Famille d’accueil : Anne s’occupe de lui depuis 27 ans
Publié le 5 septembre 2023 à 17:16, modifié le 5 septembre 2023 à 17:27
Par: CIMTCHAU
« Les neurologues, les médecins avaient dit qu’il ne se rendrait pas à l’âge de 15 ans. » raconte Anne Smith, une famille d’accueil.
Lorsque Anne a décidé d’être une famille d’accueil, elle venait de perdre son mari. Sa rencontre avec un jeune de huit ans qu’elle considère aujourd’hui comme son fils, a été un pansement sur son cœur. Pour ce jeune autiste aujourd’hui âgé de 35 ans, c’était la chance de jours meilleurs, lui qui était considéré comme un cas lourd.
« C’est eux qui n’ont pas de foyer d’habitude. Les gens prennent tous des cas légers, ça fait que ceux-là qui ont vraiment un grand besoin sont souvent négligés. Ça fait que oui j’aime plus aider ceux-là. » souligne Anne Smith.
« Elle travaille fort. Elle travaille 24h/jour 7jr par semaine. Elle ne prend jamais congé et on l’aime beaucoup. Il fait partie de notre famille. Elle prend du plaisir à cela. C’est une personne généreuse de toute façon. » témoigne Peter Gamble, le mari de Anne.
Pour Anne, sa plus grande difficulté, a été de trouver du temps libre. Au fil des ans, elle a consulté des intervenants, acquis des connaissances et peaufiné une routine qui lui permettent de faire face à la déficience intellectuelle, à la santé mentale et autres accommodations utile à l’épanouissement à de sa famille.

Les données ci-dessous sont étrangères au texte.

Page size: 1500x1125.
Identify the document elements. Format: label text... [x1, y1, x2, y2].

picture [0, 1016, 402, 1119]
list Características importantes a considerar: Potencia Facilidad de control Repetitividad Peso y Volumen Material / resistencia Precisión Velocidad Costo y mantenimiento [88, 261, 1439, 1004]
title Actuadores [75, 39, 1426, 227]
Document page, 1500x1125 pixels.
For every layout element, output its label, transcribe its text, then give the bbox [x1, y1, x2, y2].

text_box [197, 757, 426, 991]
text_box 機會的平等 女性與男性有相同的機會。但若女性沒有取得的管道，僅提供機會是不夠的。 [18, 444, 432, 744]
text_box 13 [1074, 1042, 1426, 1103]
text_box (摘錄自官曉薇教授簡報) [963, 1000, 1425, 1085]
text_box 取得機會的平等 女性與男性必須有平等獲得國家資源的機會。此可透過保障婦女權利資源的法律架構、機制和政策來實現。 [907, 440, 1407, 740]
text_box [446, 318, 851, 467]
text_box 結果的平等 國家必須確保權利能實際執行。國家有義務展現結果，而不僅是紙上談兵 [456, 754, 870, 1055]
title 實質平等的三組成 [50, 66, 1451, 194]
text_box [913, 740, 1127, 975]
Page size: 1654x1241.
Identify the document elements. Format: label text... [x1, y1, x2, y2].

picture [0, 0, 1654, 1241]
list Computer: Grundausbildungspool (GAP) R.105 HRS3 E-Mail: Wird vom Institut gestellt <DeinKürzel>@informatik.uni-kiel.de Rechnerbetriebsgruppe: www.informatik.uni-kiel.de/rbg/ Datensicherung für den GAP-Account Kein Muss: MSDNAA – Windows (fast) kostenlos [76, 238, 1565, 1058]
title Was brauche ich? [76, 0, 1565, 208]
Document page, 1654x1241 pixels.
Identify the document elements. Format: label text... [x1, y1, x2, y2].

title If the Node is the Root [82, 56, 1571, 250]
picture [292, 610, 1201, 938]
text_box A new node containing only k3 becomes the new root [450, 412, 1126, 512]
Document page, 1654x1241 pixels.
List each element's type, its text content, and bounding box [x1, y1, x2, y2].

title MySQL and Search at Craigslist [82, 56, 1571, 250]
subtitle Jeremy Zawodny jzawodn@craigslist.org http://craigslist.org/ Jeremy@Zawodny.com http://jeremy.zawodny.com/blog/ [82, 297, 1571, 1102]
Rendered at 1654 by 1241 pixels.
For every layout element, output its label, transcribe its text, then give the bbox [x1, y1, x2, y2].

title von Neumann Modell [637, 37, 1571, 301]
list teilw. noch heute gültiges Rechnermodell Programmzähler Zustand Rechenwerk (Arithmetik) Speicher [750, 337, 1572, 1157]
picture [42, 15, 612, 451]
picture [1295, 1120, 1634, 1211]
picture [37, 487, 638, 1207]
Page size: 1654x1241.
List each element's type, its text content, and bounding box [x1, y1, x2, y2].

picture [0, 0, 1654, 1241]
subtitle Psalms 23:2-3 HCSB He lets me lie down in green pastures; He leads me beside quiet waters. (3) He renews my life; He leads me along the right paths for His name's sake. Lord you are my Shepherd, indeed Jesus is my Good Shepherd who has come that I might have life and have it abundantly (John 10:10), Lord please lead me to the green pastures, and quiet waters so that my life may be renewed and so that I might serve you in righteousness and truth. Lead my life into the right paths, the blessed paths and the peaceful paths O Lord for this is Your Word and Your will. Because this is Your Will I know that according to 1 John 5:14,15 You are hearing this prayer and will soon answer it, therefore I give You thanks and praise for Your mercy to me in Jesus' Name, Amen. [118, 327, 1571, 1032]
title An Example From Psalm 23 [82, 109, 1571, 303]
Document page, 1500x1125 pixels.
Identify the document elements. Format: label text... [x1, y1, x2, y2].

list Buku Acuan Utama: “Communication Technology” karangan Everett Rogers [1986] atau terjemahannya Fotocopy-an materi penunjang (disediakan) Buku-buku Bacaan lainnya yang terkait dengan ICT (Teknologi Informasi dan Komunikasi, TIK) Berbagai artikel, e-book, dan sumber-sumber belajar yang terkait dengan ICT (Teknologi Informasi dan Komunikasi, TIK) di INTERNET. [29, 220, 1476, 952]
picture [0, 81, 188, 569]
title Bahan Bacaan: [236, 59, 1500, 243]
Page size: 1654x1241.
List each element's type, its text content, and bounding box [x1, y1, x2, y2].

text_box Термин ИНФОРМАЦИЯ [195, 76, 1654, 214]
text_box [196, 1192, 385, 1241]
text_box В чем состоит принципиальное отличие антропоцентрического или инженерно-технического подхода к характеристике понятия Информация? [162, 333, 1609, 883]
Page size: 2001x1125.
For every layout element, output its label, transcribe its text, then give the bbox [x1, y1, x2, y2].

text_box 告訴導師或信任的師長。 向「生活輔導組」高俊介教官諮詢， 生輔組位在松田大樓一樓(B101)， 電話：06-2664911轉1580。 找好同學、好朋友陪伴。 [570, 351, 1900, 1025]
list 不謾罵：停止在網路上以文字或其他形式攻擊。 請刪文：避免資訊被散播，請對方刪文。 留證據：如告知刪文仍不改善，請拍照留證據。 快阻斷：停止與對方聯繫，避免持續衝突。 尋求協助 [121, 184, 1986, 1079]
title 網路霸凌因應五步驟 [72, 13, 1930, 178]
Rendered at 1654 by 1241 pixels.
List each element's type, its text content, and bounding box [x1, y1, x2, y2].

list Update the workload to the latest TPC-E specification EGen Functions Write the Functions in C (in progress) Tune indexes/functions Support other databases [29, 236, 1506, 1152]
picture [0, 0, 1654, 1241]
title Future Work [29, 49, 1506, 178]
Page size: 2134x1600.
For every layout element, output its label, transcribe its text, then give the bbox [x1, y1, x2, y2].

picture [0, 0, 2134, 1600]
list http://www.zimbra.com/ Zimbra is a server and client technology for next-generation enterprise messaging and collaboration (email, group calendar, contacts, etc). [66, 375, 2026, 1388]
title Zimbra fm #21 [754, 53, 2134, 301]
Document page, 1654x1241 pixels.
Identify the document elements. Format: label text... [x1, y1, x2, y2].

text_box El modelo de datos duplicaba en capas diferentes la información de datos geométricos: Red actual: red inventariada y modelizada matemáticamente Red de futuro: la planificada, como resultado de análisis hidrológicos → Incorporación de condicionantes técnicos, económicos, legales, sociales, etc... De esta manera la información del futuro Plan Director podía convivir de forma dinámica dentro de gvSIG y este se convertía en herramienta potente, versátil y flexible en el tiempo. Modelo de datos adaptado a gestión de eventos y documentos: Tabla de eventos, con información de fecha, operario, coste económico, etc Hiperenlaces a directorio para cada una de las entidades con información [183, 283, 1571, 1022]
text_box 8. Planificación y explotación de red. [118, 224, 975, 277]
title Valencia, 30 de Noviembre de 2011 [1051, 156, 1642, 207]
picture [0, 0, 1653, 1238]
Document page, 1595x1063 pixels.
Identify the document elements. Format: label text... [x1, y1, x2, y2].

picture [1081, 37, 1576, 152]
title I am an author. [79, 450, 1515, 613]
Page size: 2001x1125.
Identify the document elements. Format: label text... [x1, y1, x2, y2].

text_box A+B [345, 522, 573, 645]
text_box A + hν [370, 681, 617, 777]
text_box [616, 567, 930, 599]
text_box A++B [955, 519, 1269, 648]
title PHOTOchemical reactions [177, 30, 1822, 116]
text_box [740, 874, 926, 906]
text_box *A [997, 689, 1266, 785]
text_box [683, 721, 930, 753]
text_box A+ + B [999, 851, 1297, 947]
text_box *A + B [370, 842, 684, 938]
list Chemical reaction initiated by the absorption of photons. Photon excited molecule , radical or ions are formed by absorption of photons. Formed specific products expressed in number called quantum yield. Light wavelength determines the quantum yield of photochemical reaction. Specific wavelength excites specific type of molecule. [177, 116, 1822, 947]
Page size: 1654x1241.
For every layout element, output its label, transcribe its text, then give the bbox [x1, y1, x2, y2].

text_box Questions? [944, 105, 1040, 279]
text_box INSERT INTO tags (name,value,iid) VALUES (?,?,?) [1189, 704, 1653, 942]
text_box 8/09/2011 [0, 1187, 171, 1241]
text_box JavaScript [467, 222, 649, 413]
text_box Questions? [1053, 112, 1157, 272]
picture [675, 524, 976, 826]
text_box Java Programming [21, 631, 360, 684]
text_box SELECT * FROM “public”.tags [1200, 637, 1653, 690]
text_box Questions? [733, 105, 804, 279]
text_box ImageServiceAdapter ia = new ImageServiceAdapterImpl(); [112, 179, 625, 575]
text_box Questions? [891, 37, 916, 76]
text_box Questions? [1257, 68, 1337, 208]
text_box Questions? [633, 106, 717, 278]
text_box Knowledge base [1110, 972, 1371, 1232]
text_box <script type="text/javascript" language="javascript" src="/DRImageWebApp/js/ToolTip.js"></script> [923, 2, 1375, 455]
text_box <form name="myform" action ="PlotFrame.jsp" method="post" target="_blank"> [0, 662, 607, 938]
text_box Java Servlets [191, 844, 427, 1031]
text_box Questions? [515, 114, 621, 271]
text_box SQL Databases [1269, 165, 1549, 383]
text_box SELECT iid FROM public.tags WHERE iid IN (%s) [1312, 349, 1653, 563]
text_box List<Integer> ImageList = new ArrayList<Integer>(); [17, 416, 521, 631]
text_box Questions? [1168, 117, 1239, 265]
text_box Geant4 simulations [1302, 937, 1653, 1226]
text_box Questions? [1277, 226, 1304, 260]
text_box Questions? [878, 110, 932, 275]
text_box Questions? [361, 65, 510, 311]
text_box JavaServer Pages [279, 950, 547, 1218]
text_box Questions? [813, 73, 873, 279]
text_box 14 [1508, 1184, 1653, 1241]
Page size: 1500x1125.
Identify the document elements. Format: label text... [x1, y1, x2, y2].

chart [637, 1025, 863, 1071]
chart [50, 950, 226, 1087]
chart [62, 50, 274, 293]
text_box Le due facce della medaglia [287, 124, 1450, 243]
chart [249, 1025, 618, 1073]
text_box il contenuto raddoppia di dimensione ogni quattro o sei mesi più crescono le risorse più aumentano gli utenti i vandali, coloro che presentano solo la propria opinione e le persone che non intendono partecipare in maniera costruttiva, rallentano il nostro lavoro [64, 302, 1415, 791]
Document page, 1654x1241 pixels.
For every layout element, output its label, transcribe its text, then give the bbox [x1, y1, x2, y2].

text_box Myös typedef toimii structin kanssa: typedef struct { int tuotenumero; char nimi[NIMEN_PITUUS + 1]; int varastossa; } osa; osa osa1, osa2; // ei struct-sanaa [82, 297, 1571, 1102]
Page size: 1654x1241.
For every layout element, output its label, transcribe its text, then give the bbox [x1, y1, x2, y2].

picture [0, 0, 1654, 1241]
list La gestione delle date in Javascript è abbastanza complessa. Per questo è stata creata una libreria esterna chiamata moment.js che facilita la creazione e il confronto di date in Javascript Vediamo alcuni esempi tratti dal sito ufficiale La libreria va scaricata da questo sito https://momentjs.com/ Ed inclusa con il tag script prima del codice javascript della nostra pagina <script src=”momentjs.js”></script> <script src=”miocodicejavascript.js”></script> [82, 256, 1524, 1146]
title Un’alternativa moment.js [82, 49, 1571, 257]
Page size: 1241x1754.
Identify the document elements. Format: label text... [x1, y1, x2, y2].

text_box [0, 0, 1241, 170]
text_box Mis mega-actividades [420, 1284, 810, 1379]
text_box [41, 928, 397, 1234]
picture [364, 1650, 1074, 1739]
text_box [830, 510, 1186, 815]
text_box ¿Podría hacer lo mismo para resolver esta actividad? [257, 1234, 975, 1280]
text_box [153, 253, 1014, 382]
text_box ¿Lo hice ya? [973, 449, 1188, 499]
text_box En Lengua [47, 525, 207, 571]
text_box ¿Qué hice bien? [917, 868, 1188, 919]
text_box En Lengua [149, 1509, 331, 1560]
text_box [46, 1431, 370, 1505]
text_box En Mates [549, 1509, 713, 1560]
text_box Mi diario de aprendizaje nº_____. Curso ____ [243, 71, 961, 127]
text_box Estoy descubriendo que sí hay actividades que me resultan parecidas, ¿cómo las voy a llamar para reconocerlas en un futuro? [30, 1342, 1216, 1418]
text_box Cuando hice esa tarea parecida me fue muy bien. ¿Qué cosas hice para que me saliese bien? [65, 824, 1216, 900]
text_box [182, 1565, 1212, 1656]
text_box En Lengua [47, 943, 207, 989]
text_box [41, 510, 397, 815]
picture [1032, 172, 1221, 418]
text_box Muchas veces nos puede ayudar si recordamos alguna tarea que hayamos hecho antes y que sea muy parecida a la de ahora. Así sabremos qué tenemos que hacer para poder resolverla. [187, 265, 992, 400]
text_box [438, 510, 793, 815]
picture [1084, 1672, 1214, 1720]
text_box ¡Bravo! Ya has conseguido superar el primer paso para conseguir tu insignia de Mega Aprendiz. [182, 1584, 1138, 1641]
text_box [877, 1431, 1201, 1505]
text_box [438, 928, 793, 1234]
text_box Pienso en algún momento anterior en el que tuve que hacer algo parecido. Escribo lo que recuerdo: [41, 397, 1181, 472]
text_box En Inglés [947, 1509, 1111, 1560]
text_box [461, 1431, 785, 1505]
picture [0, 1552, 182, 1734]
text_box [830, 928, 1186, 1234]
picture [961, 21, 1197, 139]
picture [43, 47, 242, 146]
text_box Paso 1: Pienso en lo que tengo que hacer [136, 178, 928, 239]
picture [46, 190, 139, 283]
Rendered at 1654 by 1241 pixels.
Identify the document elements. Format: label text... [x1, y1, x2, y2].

« Ils vont recevoir l’information vraiment reliée à la personne qu’ils hébergent, aux services qu’ils ont à lui rendre. » dit Diane Gasse, coordonnatrice de Ressources intermédiaires (RI) et ressources de type familiale (RTF)CISSS de la Gaspésie
« Je l’implique dans les choses que je fais, comme ça, ça le garde occupé en même temps puis ça le valorise. Il sent qu’il fait quelque chose. Il aime ça. » raconte Anne Smith.
Selon le CISSS, on récence environ 230 ressources de types familiales en Gaspésie et aux Îles-de-la Madeleine. 90 d’entre elles accueillent des adultes, ce qui n’est pas énorme compte tenu du territoire.
« On a des usagers qui sont avec des besoins très spécifiques, donc c’est un défi. Parfois les gens vont décider de ne pas poursuivre. On a vraiment besoin de famille d’accueil. » explique Diane Gasse.
Pour tenter de palier à ce manque, le CISSS organise, en septembre, des séances d’information pour recruter de nouvelles familles d’accueil pour les adultes, mais aussi pour les jeunes.